--- PAGE TEXT ---

Champions League burning questions: Can Barcelona and PSG rise above injuries? Will Bayern avoid upset?
Written by Lucky Wilson | KJMM.COM on September 29, 2025

The Champions League is back. Week two of the league phase brings with it a host of absorbing games, none more so than the meeting between Barcelona and Paris Saint-Germain at the Estadi Olimpic Lluis Companys. A match that many thought was destined to be the 2025 final instead pits two battle-worn sides against each other as they chase a top eight berth.
Meanwhile, there’s Jose Mourinho’s return to Chelsea to look forward to, his Benfica side surely out to heap pressure on Enzo Maresca just as murmurings of dissatisfaction build among the Stamford Bridge faithful. Then there’s games that could deliver some of the great Champions League upsets: Real Madrid in Kazakhstan to face Kairat Almaty, Pafos‘ first home Champions League game pitting them against Bayern Munich. Those games are among those that we’re going to pick the bones of in this week’s edition of four burning questions:
1. Will PSG and Barcelona give us a clash worthy of a final?
Tuesday brings the game so many of us expected to be getting on May 31. Inter’s edging of the semifinals offered all the thrills and drama that the final didn’t, but the obduracy of Yann Sommer meant that there was no chance to see Europe’s two finest attacks go at each other blow for blow in a Barcelona, Paris Saint-Germain match up. This time the stakes are far lower — either of these sides can probably afford to lose and still finish in the top eight of the league phase — and the talent might not be what it could be.

---

** WORK INSTRUCTIONS **
Reproduce the Champions League preview word for word, starting with "Meanwhile, there’s Jose" and going on through "of a final?".

--- RECORD SET ---

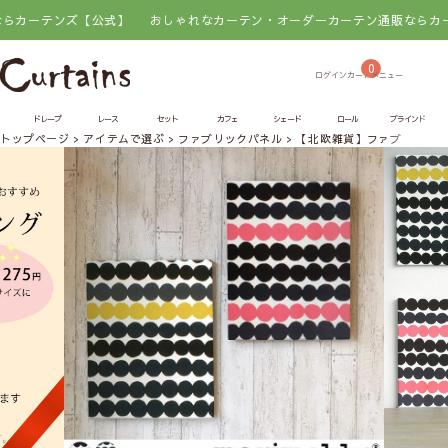
ーテンズ【公式】
おしゃれなカーテン・オーダーカーテン通販ならカーテン
0
ドレープ
レース
セット
カフェ
シェード
ロール
ブラインド
トップページ
アイテムで選ぶ
ファブリックパネル
【北欧雑貨】ファブリックパネル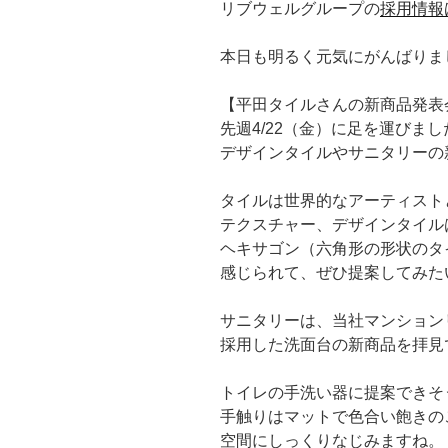
リブウェルグループの
採用情報
本日も明るく元気にがんばりま
【平田タイルさんの新商品発表
先週4/22（金）に足を運びまし
デザインタイルやサニタリーの
タイルは世界的なアーティスト
テクスチャー、デザインタイル
ヘキサゴン（六角形の形状のタ
感じられて、ぜひ提案してみた
サニタリーは、当社マンションリノ
採用した洗面台の新商品を拝見
トイレの手洗い器に提案できそ
手触りはマットで色合い飽きの
空間にしっくりなじみますね。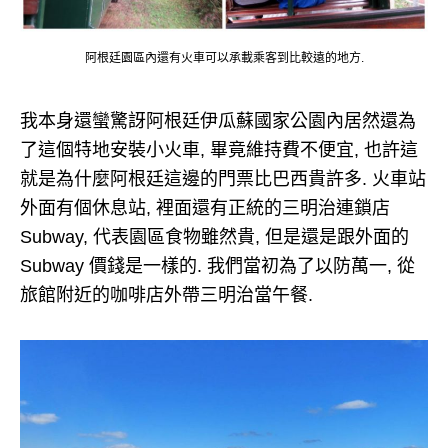
阿根廷園區內還有火車可以承載乘客到比較遠的地方.
我本身還蠻驚訝阿根廷伊瓜蘇國家公園內居然還為
了這個特地安裝小火車, 畢竟維持費不便宜, 也許這
就是為什麼阿根廷這邊的門票比巴西貴許多. 火車站
外面有個休息站, 裡面還有正統的三明治連鎖店
Subway, 代表園區食物雖然貴, 但是還是跟外面的
Subway 價錢是一樣的. 我們當初為了以防萬一, 從
旅館附近的咖啡店外帶三明治當午餐.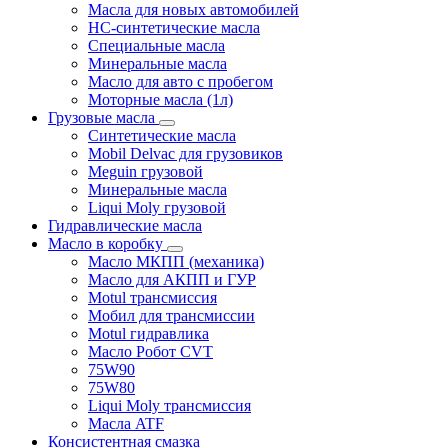
Масла для новых автомобилей
HC-синтетические масла
Специальные масла
Минеральные масла
Масло для авто с пробегом
Моторные масла (1л)
Грузовые масла
Синтетические масла
Mobil Delvac для грузовиков
Meguin грузовой
Минеральные масла
Liqui Moly грузовой
Гидравлические масла
Масло в коробку
Масло МКПП (механика)
Масло для АКПП и ГУР
Motul трансмиссия
Мобил для трансмиссии
Motul гидравлика
Масло Робот CVT
75W90
75W80
Liqui Moly трансмиссия
Масла ATF
Консистентная смазка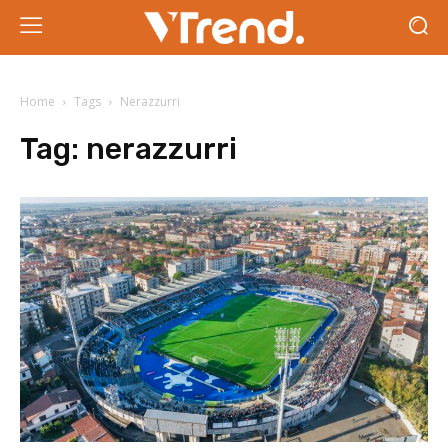
Home
Tags
Nerazzurri
Tag:
nerazzurri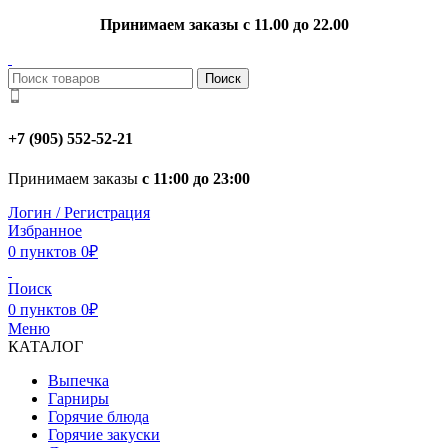
Принимаем заказы с 11.00 до 22.00
Поиск
+7 (905) 552-52-21
Принимаем заказы
с 11:00 до 23:00
Логин / Регистрация
Избранное
0
пунктов
0
₽
Поиск
0
пунктов
0
₽
Меню
КАТАЛОГ
Выпечка
Гарниры
Горячие блюда
Горячие закуски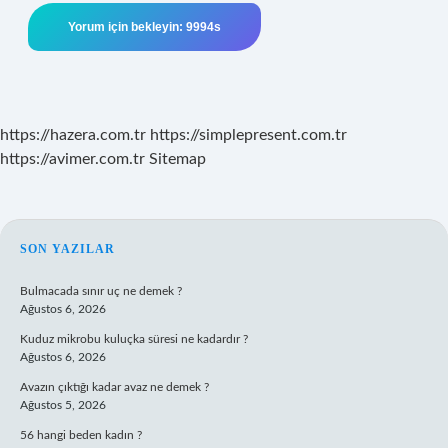
https://hazera.com.tr
https://simplepresent.com.tr
https://avimer.com.tr
Sitemap
SIDEBAR
SON YAZILAR
Bulmacada sınır uç ne demek ?
Ağustos 6, 2026
Kuduz mikrobu kuluçka süresi ne kadardır ?
Ağustos 6, 2026
Avazın çıktığı kadar avaz ne demek ?
Ağustos 5, 2026
56 hangi beden kadın ?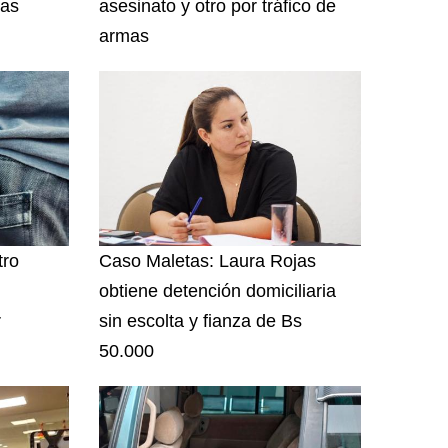
las
asesinato y otro por tráfico de
armas
tro
Caso Maletas: Laura Rojas
obtiene detención domiciliaria
r
sin escolta y fianza de Bs
50.000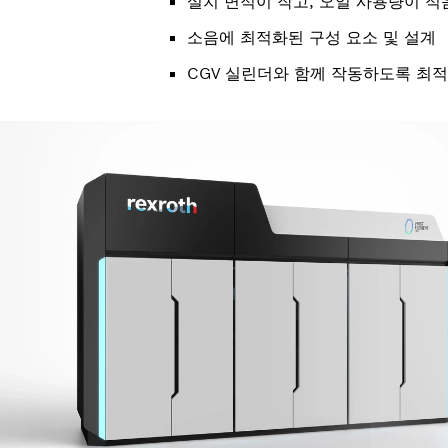
설치 면적이 작고, 오일 사용량이 적
소음에 최적화된 구성 요소 및 설계
CGV 실린더와 함께 작동하도록 최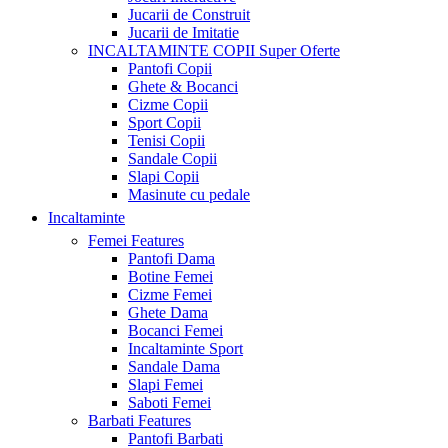
Jucarii de Construit
Jucarii de Imitatie
INCALTAMINTE COPII
Super Oferte
Pantofi Copii
Ghete & Bocanci
Cizme Copii
Sport Copii
Tenisi Copii
Sandale Copii
Slapi Copii
Masinute cu pedale
Incaltaminte
Femei
Features
Pantofi Dama
Botine Femei
Cizme Femei
Ghete Dama
Bocanci Femei
Incaltaminte Sport
Sandale Dama
Slapi Femei
Saboti Femei
Barbati
Features
Pantofi Barbati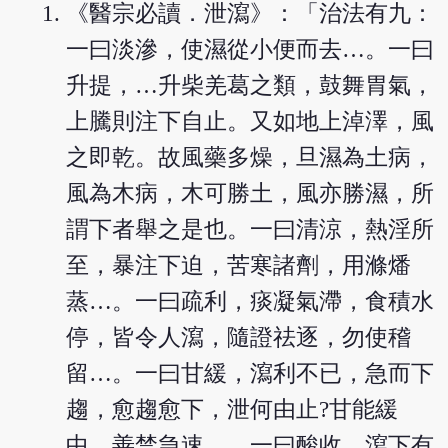
《醫宗必讀．泄瀉》：「治法有九：
一曰淡滲，使濕從小便而去…。一曰
升提，…升柴羌葛之類，鼓舞胃氣，
上騰則注下自止。又如地上淖澤，風
之即乾。故風藥多燥，旦濕為土病，
風為木病，木可勝土，風亦勝濕，所
謂下者舉之是也。一曰清涼，熱淫所
至，暴注下迫，苦寒諸劑，用滌燔
蒸…。一曰疏利，痰凝氣滯，食積水
停，皆令人瀉，隨證祛逐，勿使稽
留…。一曰甘緩，瀉利不已，急而下
趨，愈趨愈下，泄何由止?甘能緩
中，善禁急速…。一曰酸收，瀉下有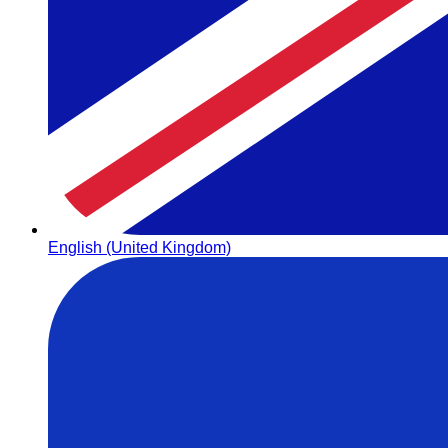
English (United Kingdom)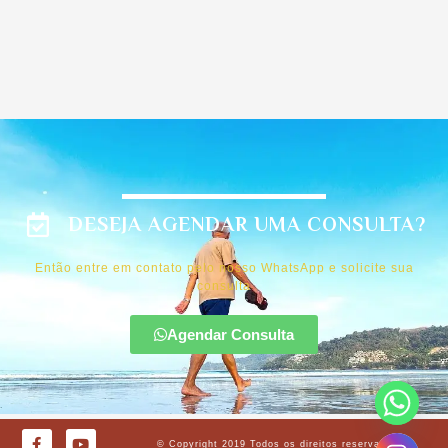
DESEJA AGENDAR UMA CONSULTA?
Então entre em contato pelo nosso WhatsApp e solicite sua
consulta
Agendar Consulta
F
Y
© Copyright 2019 Todos os direitos reservados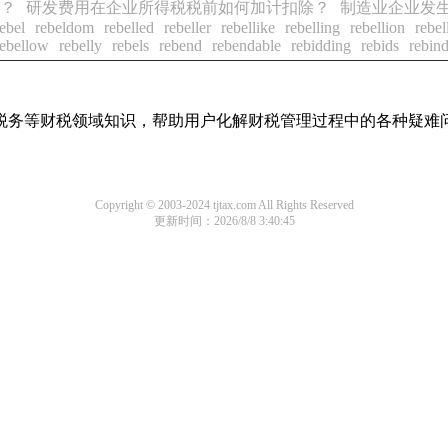
？
研发费用在企业所得税税前如何加计扣除？
制造业企业发生
rebel
rebeldom
rebelled
rebeller
rebellike
rebelling
rebellion
rebel
rebellow
rebelly
rebels
rebend
rebendable
rebidding
rebids
rebin
税务等财税领域知识，帮助用户化解财税管理过程中的各种疑难
Copyright © 2003-2024 tjtax.com All Rights Reserved
更新时间：2026/8/8 3:40:45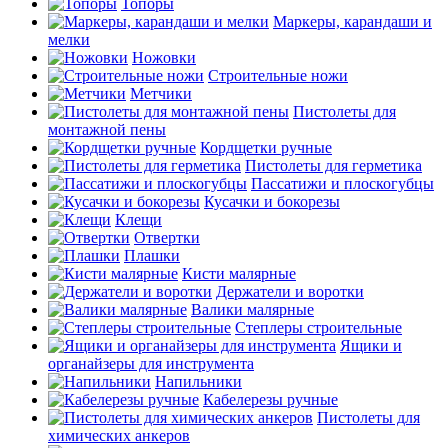
Топоры
Маркеры, карандаши и
мелки
Ножовки
Строительные ножи
Метчики
Пистолеты для
монтажной пены
Кордщетки ручные
Пистолеты для герметика
Пассатижи и плоскогубцы
Кусачки и бокорезы
Клещи
Отвертки
Плашки
Кисти малярные
Держатели и воротки
Валики малярные
Степлеры строительные
Ящики и
органайзеры для инструмента
Напильники
Кабелерезы ручные
Пистолеты для
химических анкеров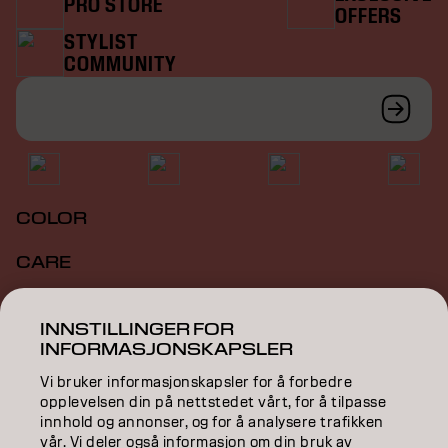
PRO STORE
OFFERS
STYLIST
COMMUNITY
COLOR
CARE
TEXTURE
INNSTILLINGER FOR
INFORMASJONSKAPSLER
STYLING
Vi bruker informasjonskapsler for å forbedre
INSPIRATION
opplevelsen din på nettstedet vårt, for å tilpasse
innhold og annonser, og for å analysere trafikken
EDUCATION
vår. Vi deler også informasjon om din bruk av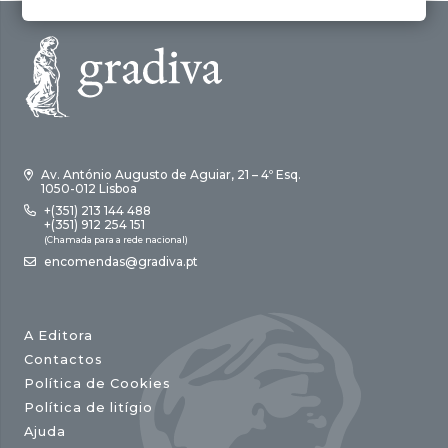
Av. António Augusto de Aguiar, 21 – 4º Esq.
1050-012 Lisboa
+(351) 213 144 488
+(351) 912 254 151
(Chamada para a rede nacional)
encomendas@gradiva.pt
A Editora
Contactos
Política de Cookies
Política de litígio
Ajuda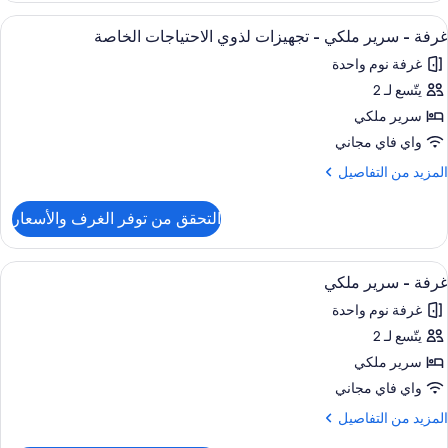
ريميم
ستعراض
أغطية فراش متميزة وستائر تعتيم وتجهيزا
5
غرفة - سرير ملكي - تجهيزات لذوي الاحتياجات الخاصة
ميع
رير
غرفة نوم واحدة
لكي
ور
يتّسع لـ 2
رفة
سرير ملكي
رير
واي فاي مجاني
لكي
لمزيد
المزيد من التفاصيل
ن
لتفاصيل
جهيزات
التحقق من توفر الغرف والأسعار
ن
ذوي
رفة
لاحتياجات
ستعراض
أغطية فراش متميزة وستائر تعتيم وتجهيزا
لخاصة
5
رير
غرفة - سرير ملكي
ميع
لكي
غرفة نوم واحدة
ور
جهيزات
يتّسع لـ 2
رفة
ذوي
سرير ملكي
لاحتياجات
رير
لخاصة
واي فاي مجاني
لكي
لمزيد
المزيد من التفاصيل
ن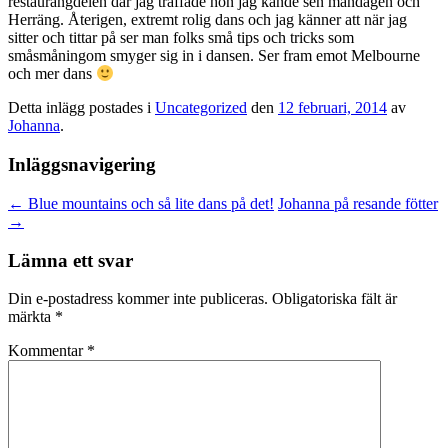
restaurangdelen där jag träffade hon jag kände sen måndagen och
Herräng. Återigen, extremt rolig dans och jag känner att när jag
sitter och tittar på ser man folks små tips och tricks som
småsmåningom smyger sig in i dansen. Ser fram emot Melbourne
och mer dans
Detta inlägg postades i
Uncategorized
den
12 februari, 2014
av
Johanna
.
Inläggsnavigering
←
Blue mountains och så lite dans på det!
Johanna på resande fötter
→
Lämna ett svar
Din e-postadress kommer inte publiceras.
Obligatoriska fält är
märkta
*
Kommentar
*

---

** THE COMPLETED TASK **
Meanwhile, there’s Jose Mourinho’s return to Chelsea to look forward to, his Benfica side surely out to heap pressure on Enzo Maresca just as murmurings of dissatisfaction build among the Stamford Bridge faithful. Then there’s games that could deliver some of the great Champions League upsets: Real Madrid in Kazakhstan to face Kairat Almaty, Pafos‘ first home Champions League game pitting them against Bayern Munich. Those games are among those that we’re going to pick the bones of in this week’s edition of four burning questions:
1. Will PSG and Barcelona give us a clash worthy of a final?